Open jlegrone opened 2 years ago
The problem here is that the interceptor is for intercepting literal calls to activity.GetLogger
and workflow.GetLogger
, not just all loggers. You can provide your own logger at the client level to intercept logs originating outside those explicit user calls.
But you may need the context. We can do what we did with data converters. Any data converter that implements the following interface:
type ContextAware interface {
WithWorkflowContext(ctx Context) converter.DataConverter
WithContext(ctx context.Context) converter.DataConverter
}
Will have those functions called before the converter is used. So maybe we can make a:
type ContextAwareLogger interface {
WithWorkflowContext(ctx Context) log.Logger
WithContext(ctx context.Context) log.Logger
}
And invoke those when impl'd by the logger everywhere we have a context. The overhead should be negligible. Thoughts?
A ContextAwareLogger
interface sounds like it could be useful... but when the SDK already has a workflow or activity context available to pass into the client's default logger, why not call workflow.GetLogger
or activity.GetLogger
instead so that the interceptor chain is invoked as well?
My assumption was that GetLogger
was as a result of a literal GetLogger
call, and not just before every logger use to make sure it has the latest context info. However, it might make sense to just do this and we need to just be clear that unlike other outbound interceptors, this is not 1:1 with user calls, it is more frequent and therefore needs to be careful to remain performant.
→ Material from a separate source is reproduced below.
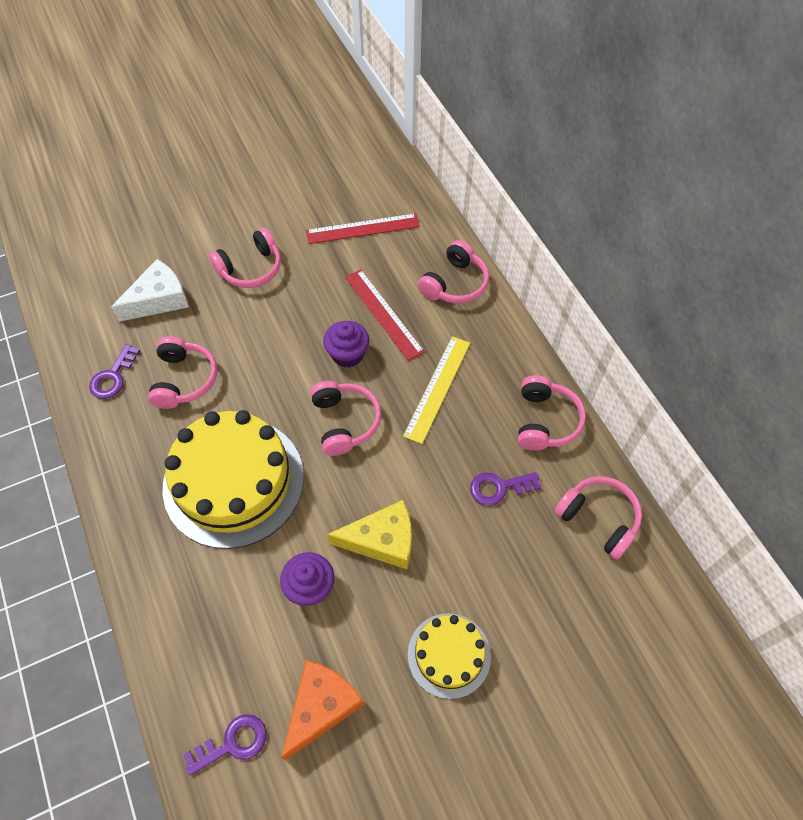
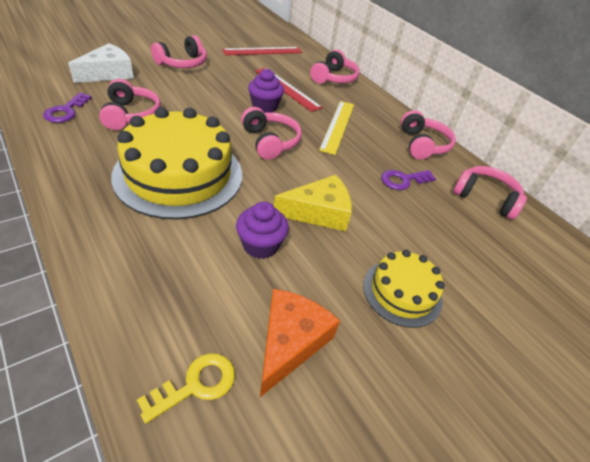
camera: 15 degrees left, 15 degrees down
purple key [183,714,267,775] -> yellow key [137,353,235,424]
After some thought, I am afraid of repeatedly calling GetLogger
internally instead of its original purpose of only being invoked when the user invokes it. I am worried about going from people understanding that it's only called per user call, to now dozens of internal calls since the context can change many times throughout the life of a workflow/activity and one may want such context updates before each log statement.
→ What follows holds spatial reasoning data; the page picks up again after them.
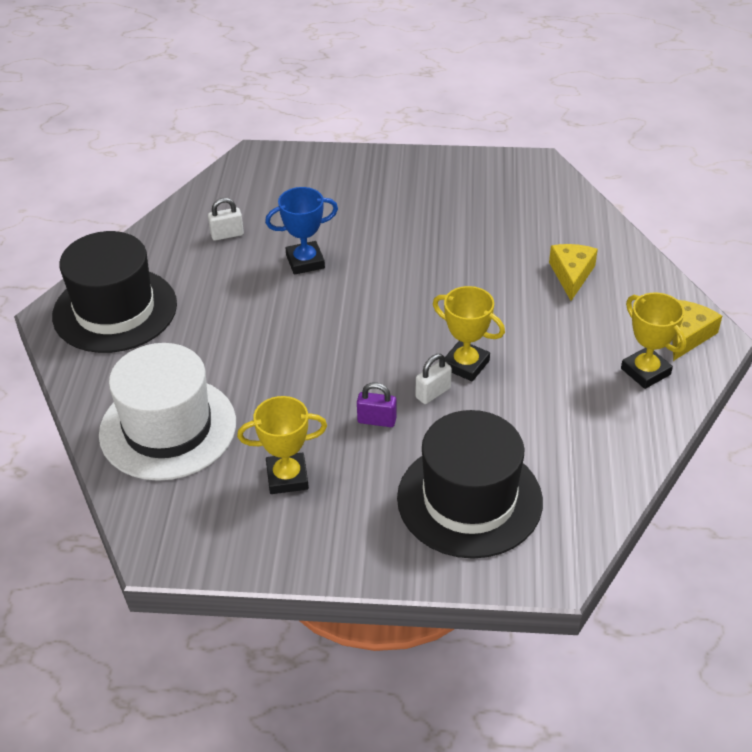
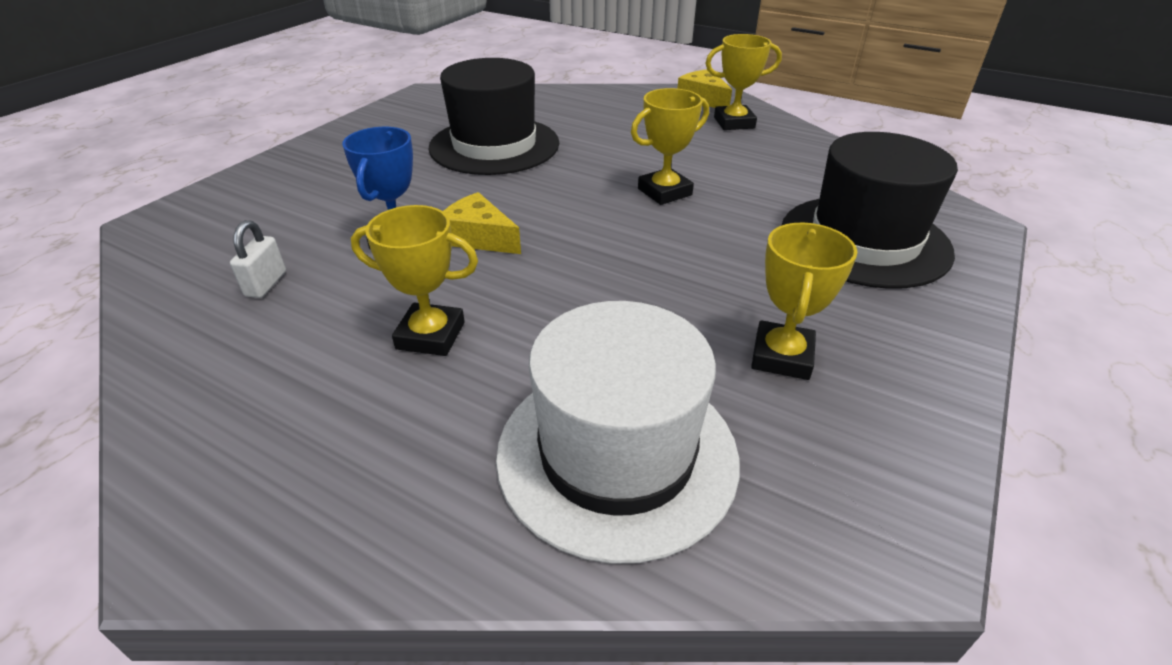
camera: 65 degrees left, 5 degrees down
black hat [52,231,177,353] -> black hat moved to [428,58,559,175]
purple padlock [357,382,396,427] -> none
white padlock [416,354,452,404] -> none
yellow cheese [549,244,598,301] -> yellow cheese moved to [443,192,521,254]
none -> yellow trophy [351,205,478,356]

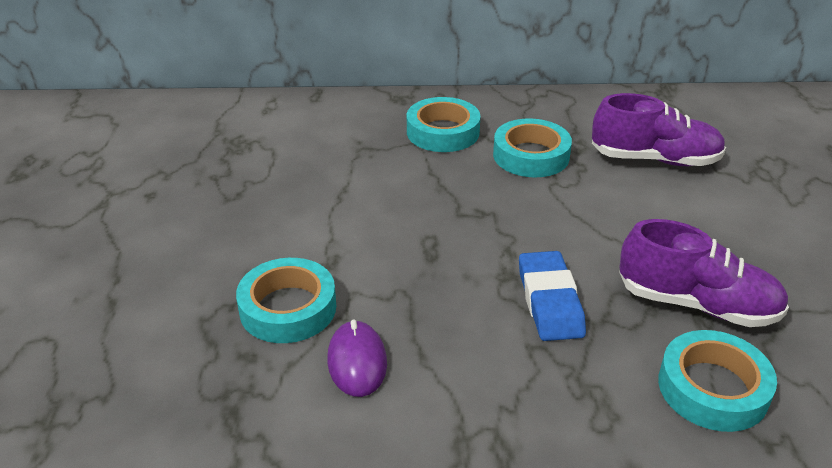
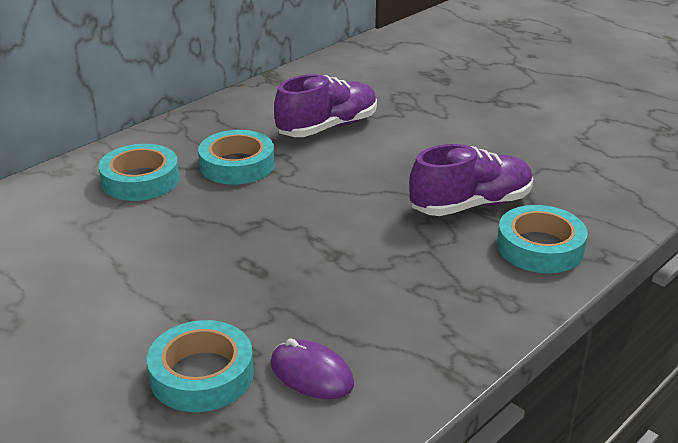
camera: 45 degrees left, 5 degrees down
blue eraser [519,251,586,341] -> none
I am back to considering the ContextAwareLogger
approach.
I'd love to revisit this issue. We're looking for ways to assess the scope of impact for incidents caused by workflow code panics and other non-versioned/deterministic changes.
A common failure mode we've observed is that a small number of top level requests will generate a large number of Go SDK generated error logs across a broad set of child workflows. We're looking for a way to quickly identify how many root/top level parent workflows are impacted by aggregating across this set of logs, but are limited by the fact that we have no way of injecting custom request-scoped attributes in Go SDK logs.
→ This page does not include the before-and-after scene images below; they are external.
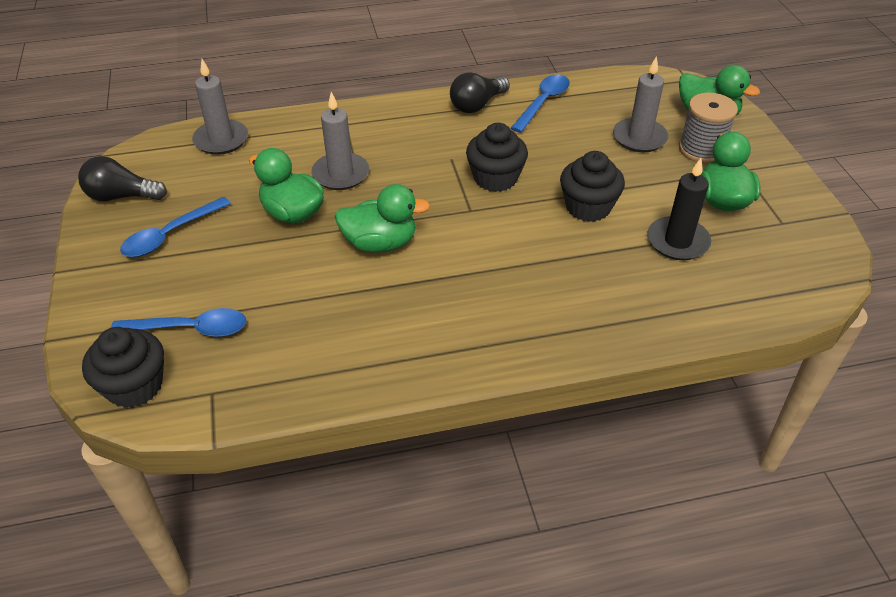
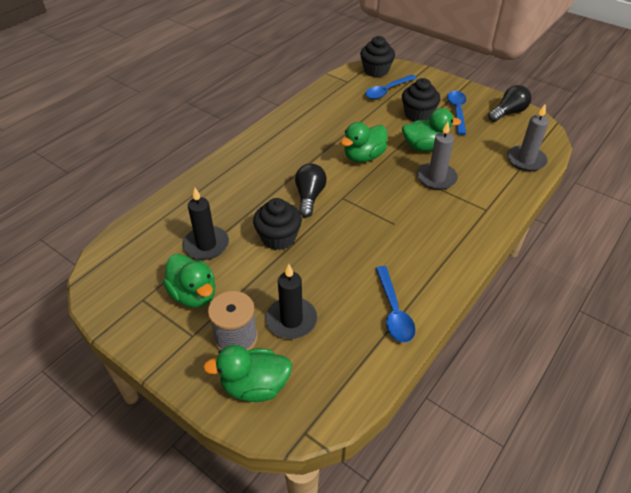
camera: 140 degrees right, 0 degrees up
black light bulb [450,72,510,113] -> black light bulb moved to [295,164,327,218]
black cupcake [466,123,528,192] -> black cupcake moved to [402,78,440,122]
grey candle [613,56,669,152] -> black candle [266,264,317,339]

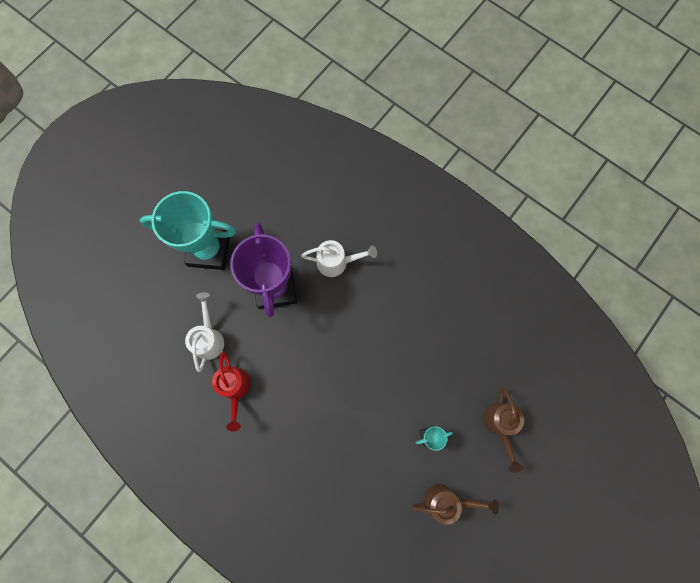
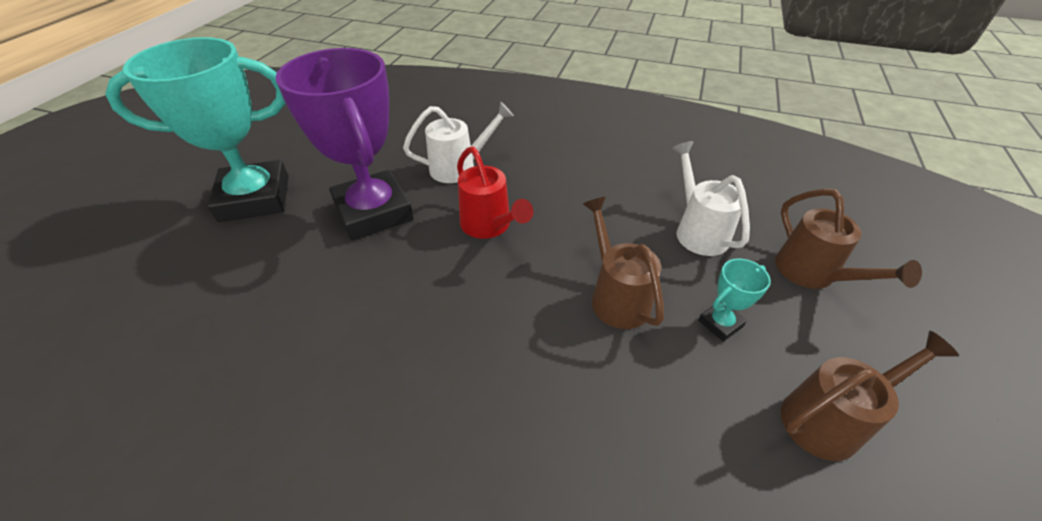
camera: 20 degrees left, 30 degrees down
white watering can [185,292,224,372] -> white watering can moved to [672,141,750,256]
red watering can [212,351,250,431] -> red watering can moved to [457,146,533,239]
none -> brown watering can [583,197,664,329]

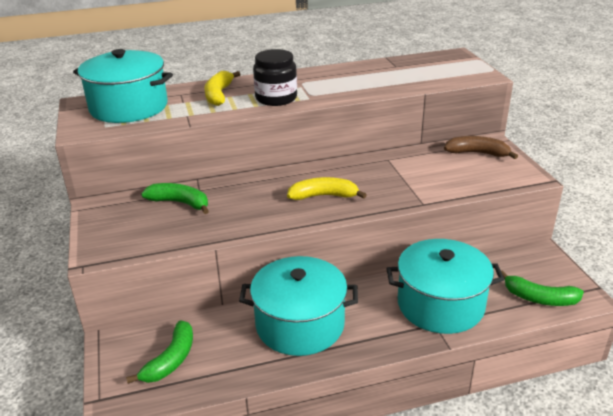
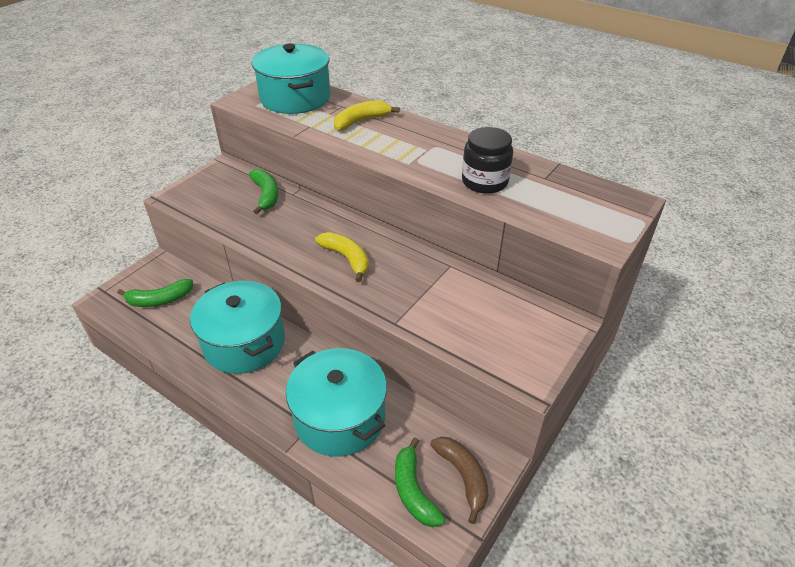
camera: 50 degrees right, 10 degrees up
black jar [253,49,297,106] -> black jar moved to [462,127,513,194]
brown banana [444,136,518,159] -> brown banana moved to [430,437,488,524]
For example, aggregating workflow error logs by dd.trace_id would allow us to identify how many top requests are impacted and help operators make more informed decisions about whether these top level workflows should be terminated vs. rolling out a new worker version.
Is your feature request related to a problem? Please describe.
Interceptors are already able to modify log fields emitted by workflow and activity code. But any lower-level logs emitted by the Go SDK don't respect the logger returned by the interceptor chain. These include debug level logs like "ExecuteActivity" as well as warning or error level logs like "Task processing failed with error".
Using the logger returned by the interceptor chain would allow users to filter all logs related to their workflow executions by domain-specific fields, create more sophisticated monitors or metric generation pipelines, and correlate logs to traces on observability platforms where that is supported.
Describe the solution you'd like
Evaluate the worker's interceptor chain to get a workflow or activity logger whenever a low-level log needs to be emitted by the Go SDK.
Describe alternatives you've considered
It might be possible to at least handle all debug level logs like "ExecuteActivity" via a regular interceptor that is registered by default.
It would be interesting to look into implementing low level logs like "Task processing failed with error" via an interceptor as well, perhaps by extending the workflow/activity interceptor interfaces to include a method for recording SDK errors. This would bring some additional benefits since interceptors would not only be able to log those errors, but emit custom metrics or error trace spans as well.
Additional context
I wrote an e2e test to demonstrate. After running the test, observe that the
trace_id
log field is not included in the "ExecuteActivity" log line.